▶ [Work to complete]:
Quote the records below in full, exactly as given, with the images taken out.

====== The data

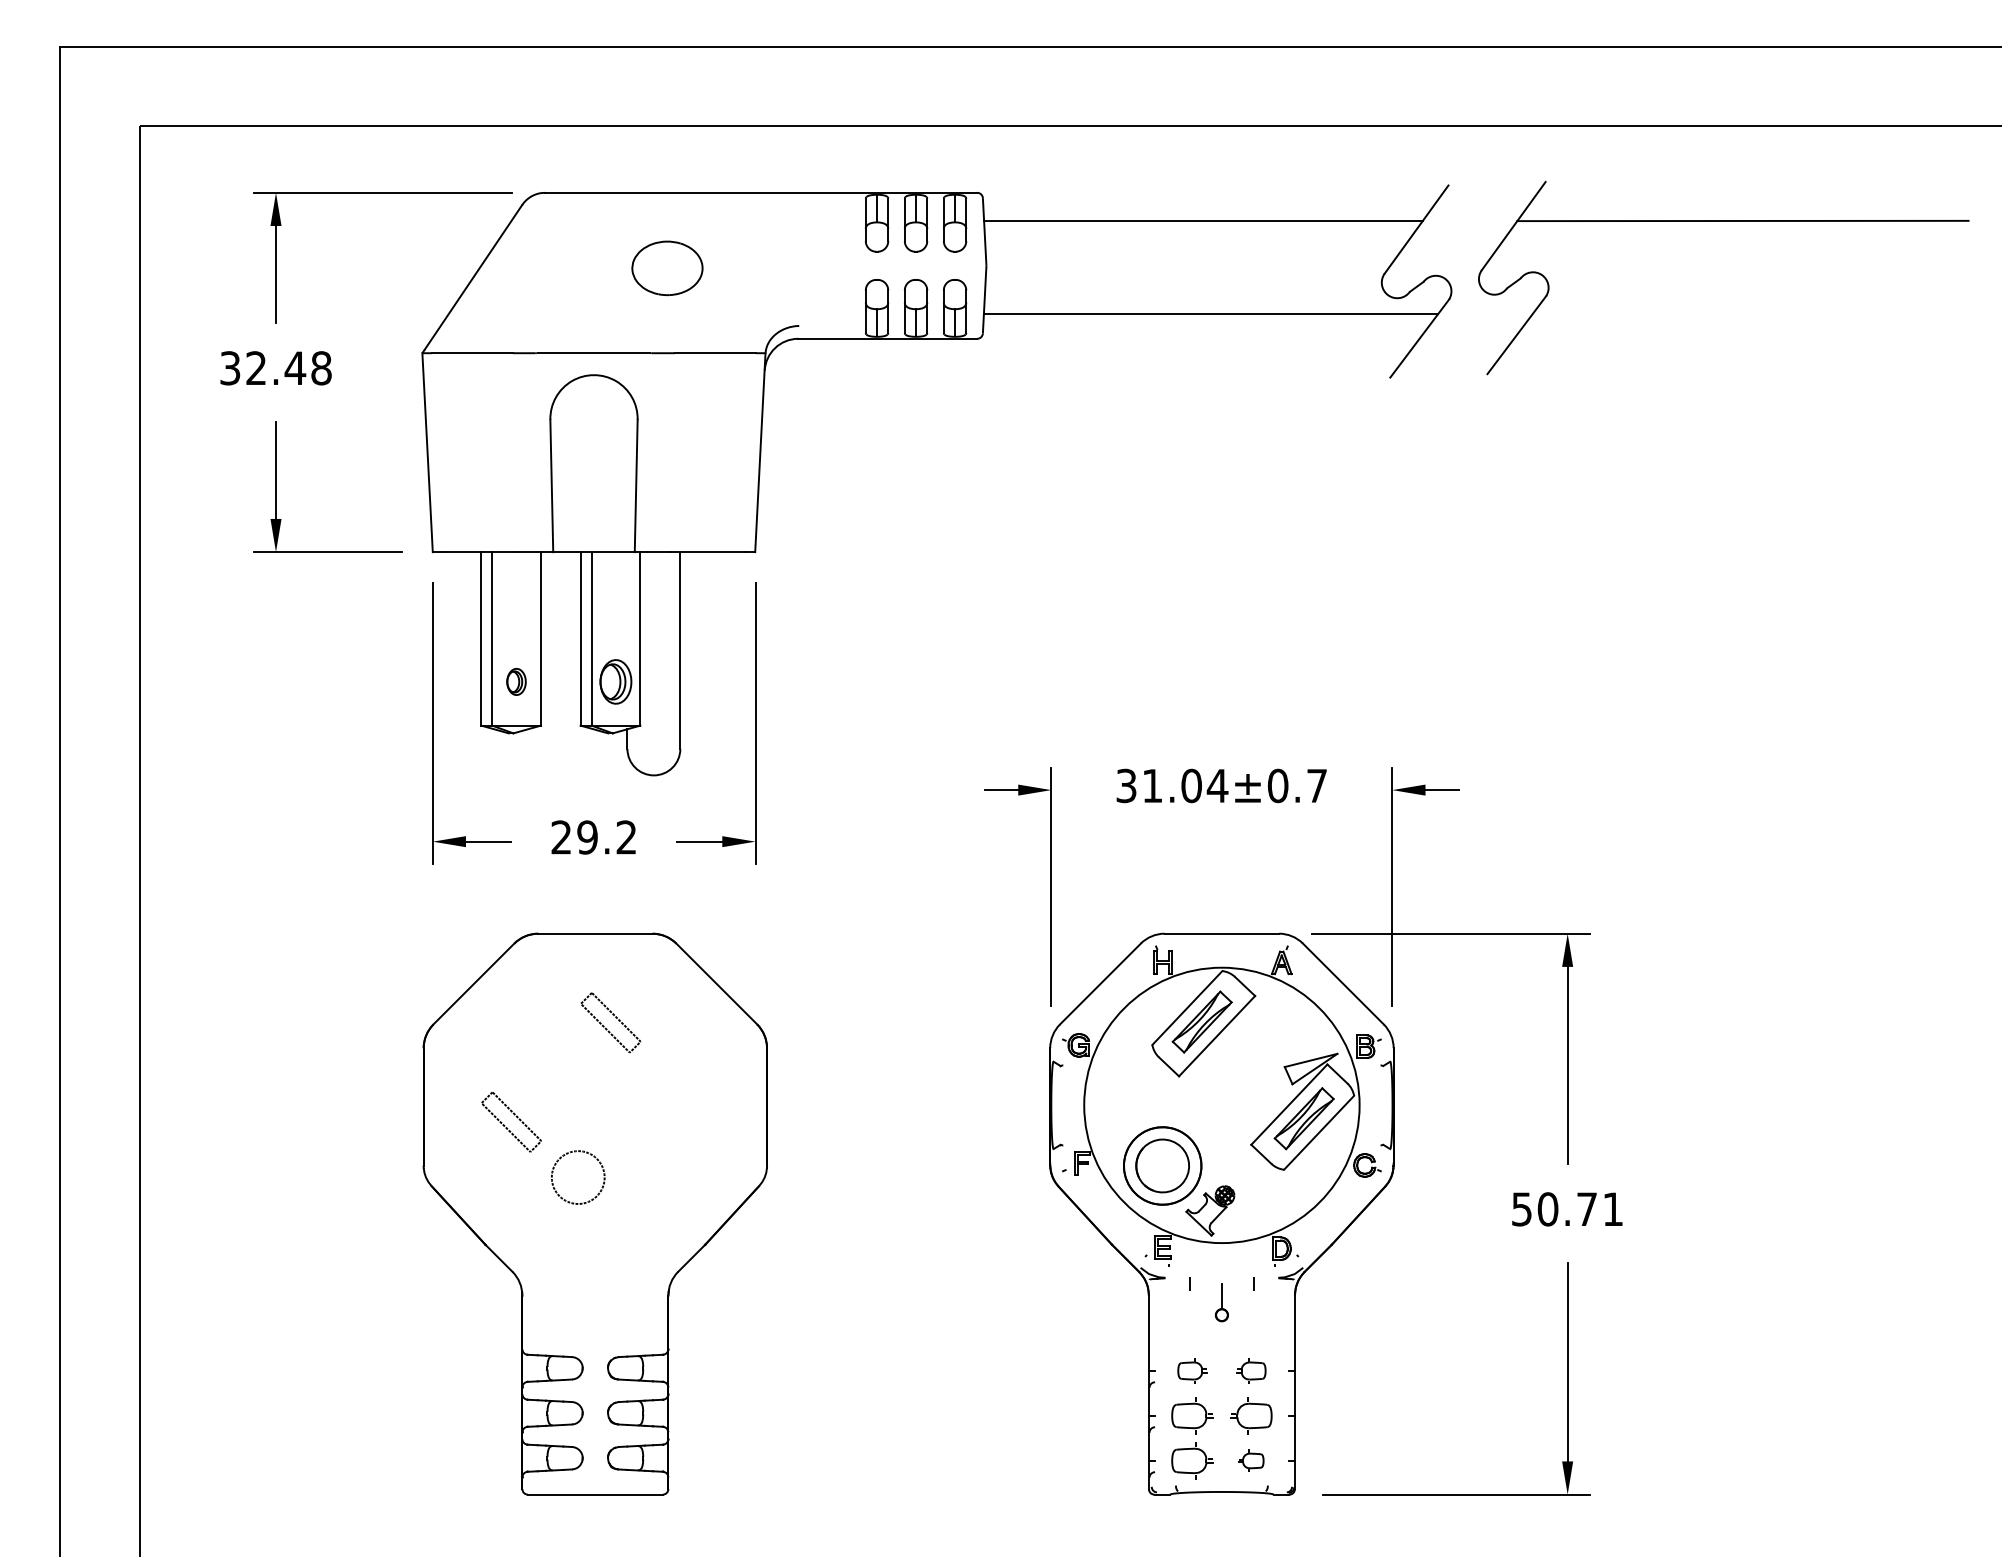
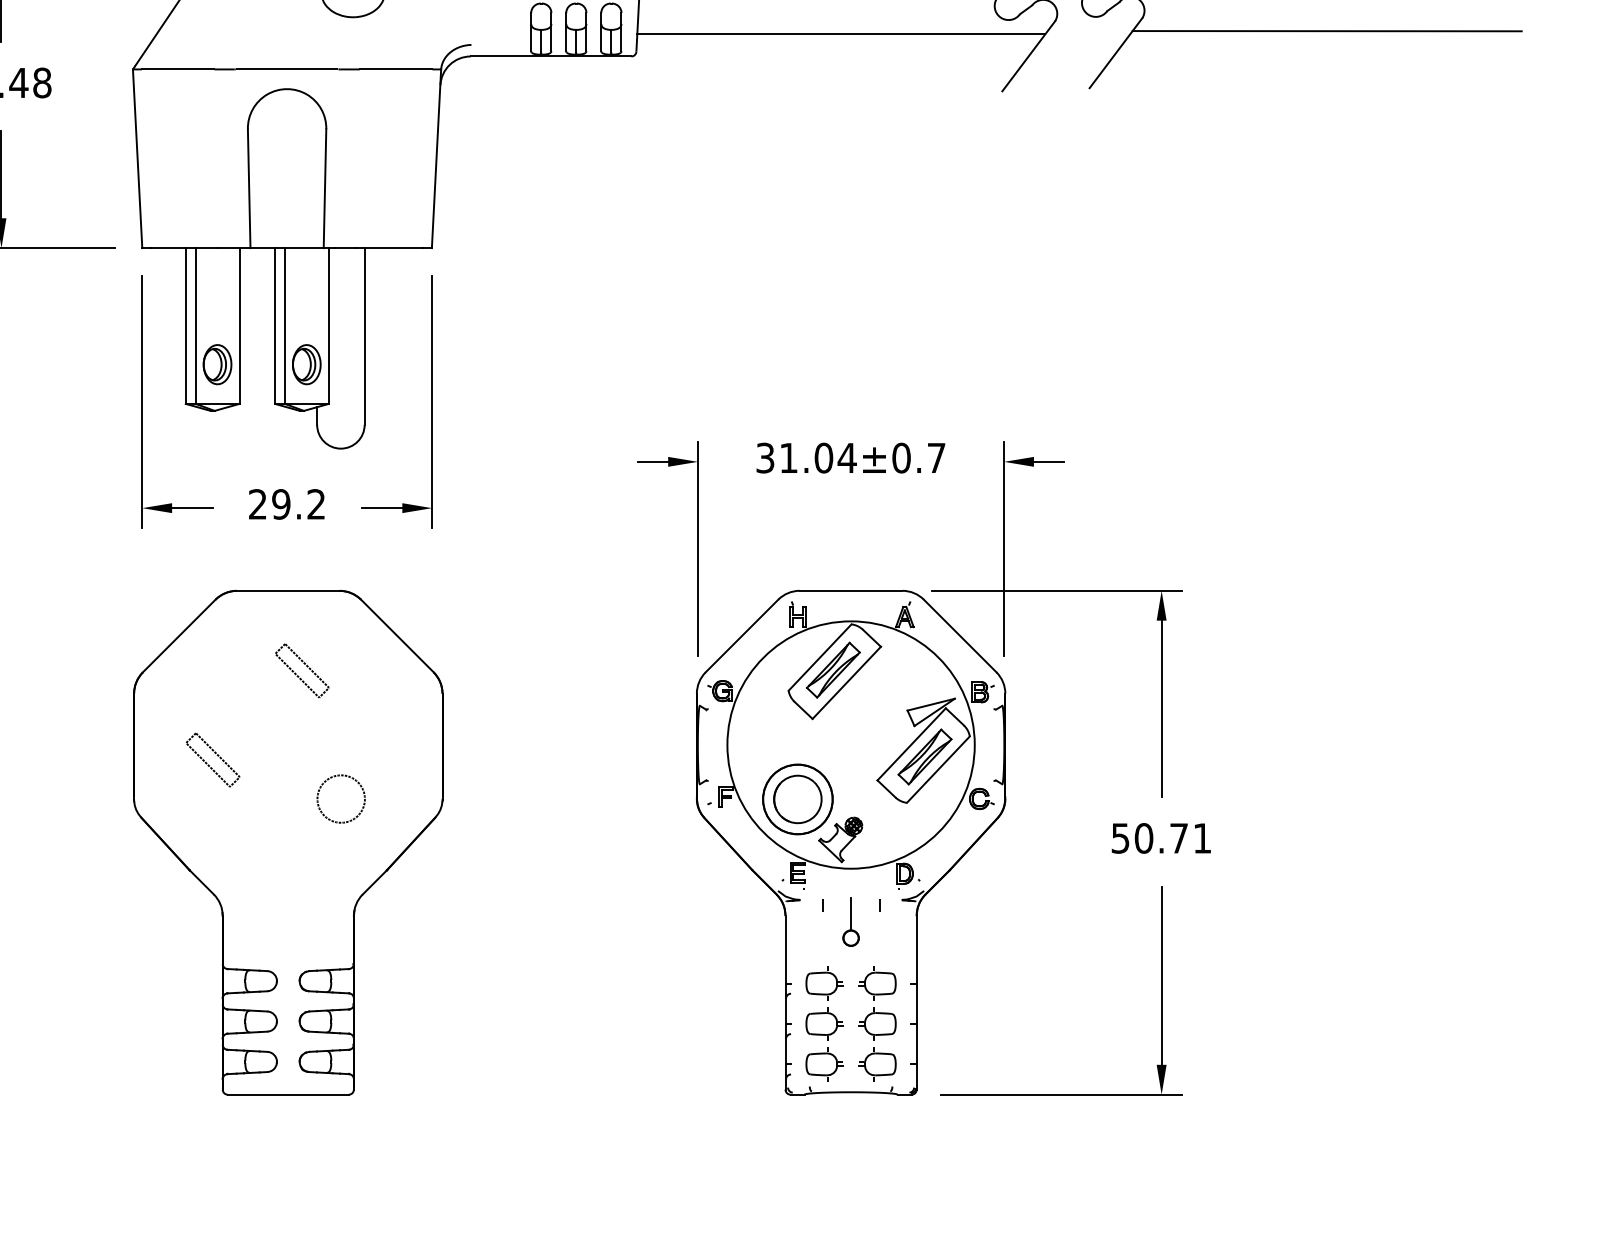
line: (1751, 310) -> (1326, 31), added
part: (516, 681) -> (217, 364), size x1.67
circle: (578, 1177) -> (341, 799), moved
part: (1221, 1302) -> (850, 922), size x1.43
part: (1192, 1370) -> (824, 983), size x1.43
part: (1251, 1370) -> (877, 983), size x1.43
part: (1251, 1460) -> (877, 1063), size x1.67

============

▶ [Exercise solution]:
line: (1751, 310) -> (1326, 31), added
part: (516, 681) -> (217, 364), size x1.67
circle: (578, 1177) -> (341, 799), moved
part: (1221, 1302) -> (850, 922), size x1.43
part: (1192, 1370) -> (824, 983), size x1.43
part: (1251, 1370) -> (877, 983), size x1.43
part: (1251, 1460) -> (877, 1063), size x1.67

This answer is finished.